Saved entries
=== Begin Enclosure ===

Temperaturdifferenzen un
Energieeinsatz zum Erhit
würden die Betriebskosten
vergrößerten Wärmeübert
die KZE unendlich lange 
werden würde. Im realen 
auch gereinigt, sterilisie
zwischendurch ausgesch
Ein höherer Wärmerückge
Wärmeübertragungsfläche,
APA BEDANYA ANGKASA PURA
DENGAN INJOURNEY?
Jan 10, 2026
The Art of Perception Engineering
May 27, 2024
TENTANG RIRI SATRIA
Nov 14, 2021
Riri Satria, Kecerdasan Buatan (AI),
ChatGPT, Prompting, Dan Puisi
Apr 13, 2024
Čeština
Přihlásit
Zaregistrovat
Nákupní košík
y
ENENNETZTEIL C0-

=== End Enclosure ===
=== Begin Enclosure ===

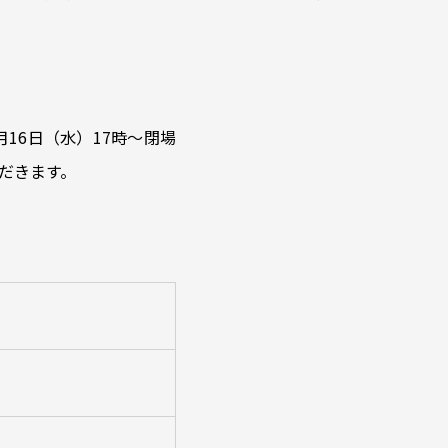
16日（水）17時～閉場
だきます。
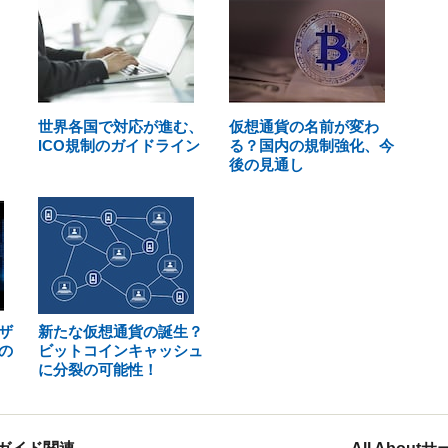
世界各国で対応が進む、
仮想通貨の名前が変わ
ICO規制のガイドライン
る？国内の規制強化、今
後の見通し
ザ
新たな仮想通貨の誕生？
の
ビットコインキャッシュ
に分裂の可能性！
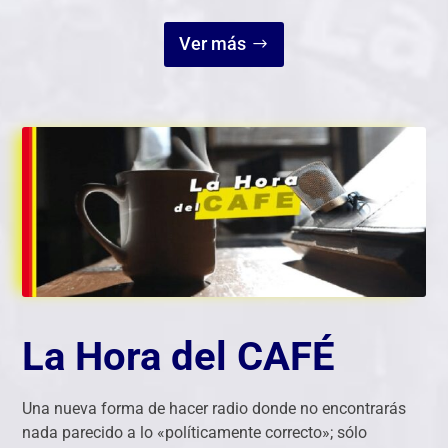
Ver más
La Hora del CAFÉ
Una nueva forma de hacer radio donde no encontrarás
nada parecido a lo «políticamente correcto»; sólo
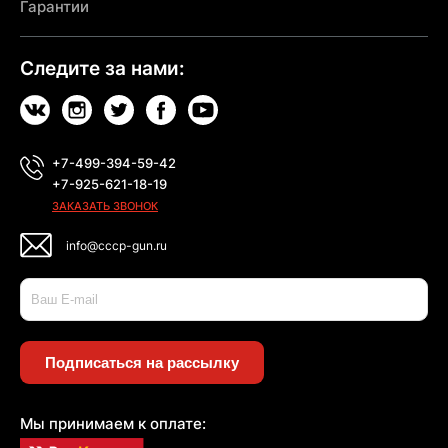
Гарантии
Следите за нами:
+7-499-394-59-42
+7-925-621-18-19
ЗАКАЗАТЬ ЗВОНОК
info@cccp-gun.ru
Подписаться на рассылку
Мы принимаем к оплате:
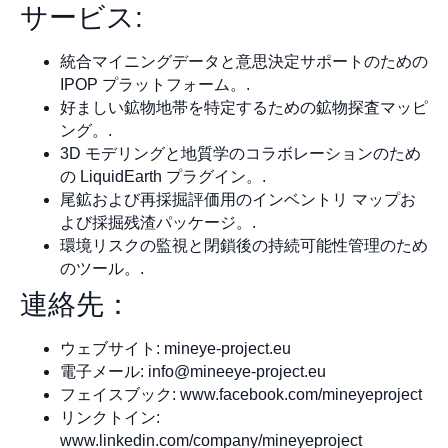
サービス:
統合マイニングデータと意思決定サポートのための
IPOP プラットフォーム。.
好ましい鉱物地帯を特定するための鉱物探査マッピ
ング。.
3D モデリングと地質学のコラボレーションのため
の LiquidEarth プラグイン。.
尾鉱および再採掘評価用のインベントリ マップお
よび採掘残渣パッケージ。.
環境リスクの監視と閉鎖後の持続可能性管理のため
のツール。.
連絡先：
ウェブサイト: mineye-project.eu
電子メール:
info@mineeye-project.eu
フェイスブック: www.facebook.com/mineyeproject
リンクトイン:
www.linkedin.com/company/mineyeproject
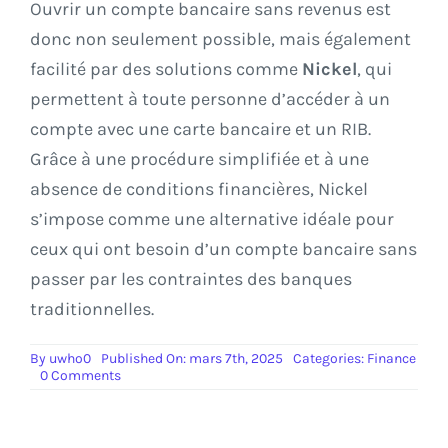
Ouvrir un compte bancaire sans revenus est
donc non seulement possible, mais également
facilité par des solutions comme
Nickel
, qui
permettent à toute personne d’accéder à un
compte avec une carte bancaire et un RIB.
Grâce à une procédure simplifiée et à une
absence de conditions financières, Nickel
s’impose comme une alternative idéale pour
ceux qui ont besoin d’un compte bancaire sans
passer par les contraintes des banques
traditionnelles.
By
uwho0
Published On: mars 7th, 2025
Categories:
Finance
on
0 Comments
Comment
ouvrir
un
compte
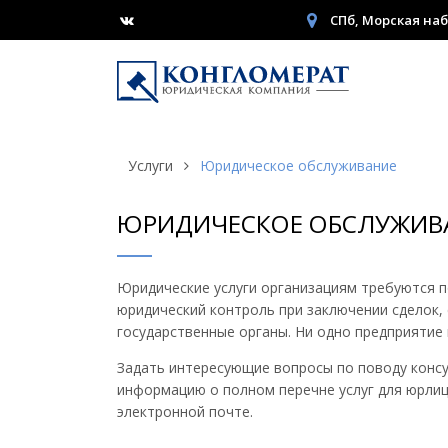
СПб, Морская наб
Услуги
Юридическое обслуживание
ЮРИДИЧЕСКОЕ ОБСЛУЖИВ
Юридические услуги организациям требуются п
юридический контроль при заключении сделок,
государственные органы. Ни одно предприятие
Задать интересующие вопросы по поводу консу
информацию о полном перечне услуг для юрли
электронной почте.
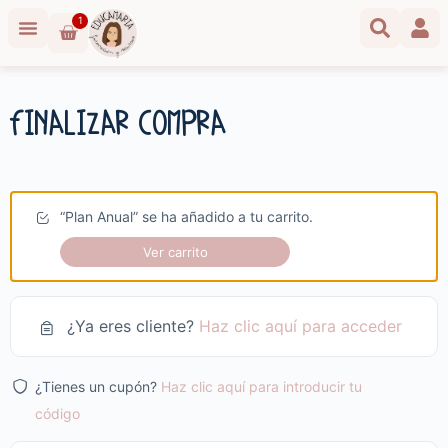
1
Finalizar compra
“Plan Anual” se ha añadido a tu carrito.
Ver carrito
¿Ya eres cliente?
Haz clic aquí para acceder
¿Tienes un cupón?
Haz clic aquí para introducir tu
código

=== End Enclosure ===

TASK INSTRUCTIONS:
Echo the text of the records above, starting at the line that contains "世界各国で対応が進む、" and ending after the line that contains "Мы принимаем к", and leave the pictures out.

FINAL ANSWER:
世界各国で対応が進む、
仮想通貨の名前が変わ
ICO規制のガイドライン
る？国内の規制強化、今
後の見通し
ザ
新たな仮想通貨の誕生？
の
ビットコインキャッシュ
に分裂の可能性！
Ver más
La Hora del CAFÉ
Una nueva forma de hacer radio donde no encontrarás
nada parecido a lo «políticamente correcto»; sólo
Гарантии
Следите за нами:
+7-499-394-59-42
+7-925-621-18-19
ЗАКАЗАТЬ ЗВОНОК
info@cccp-gun.ru
Подписаться на рассылку
Мы принимаем к оплате:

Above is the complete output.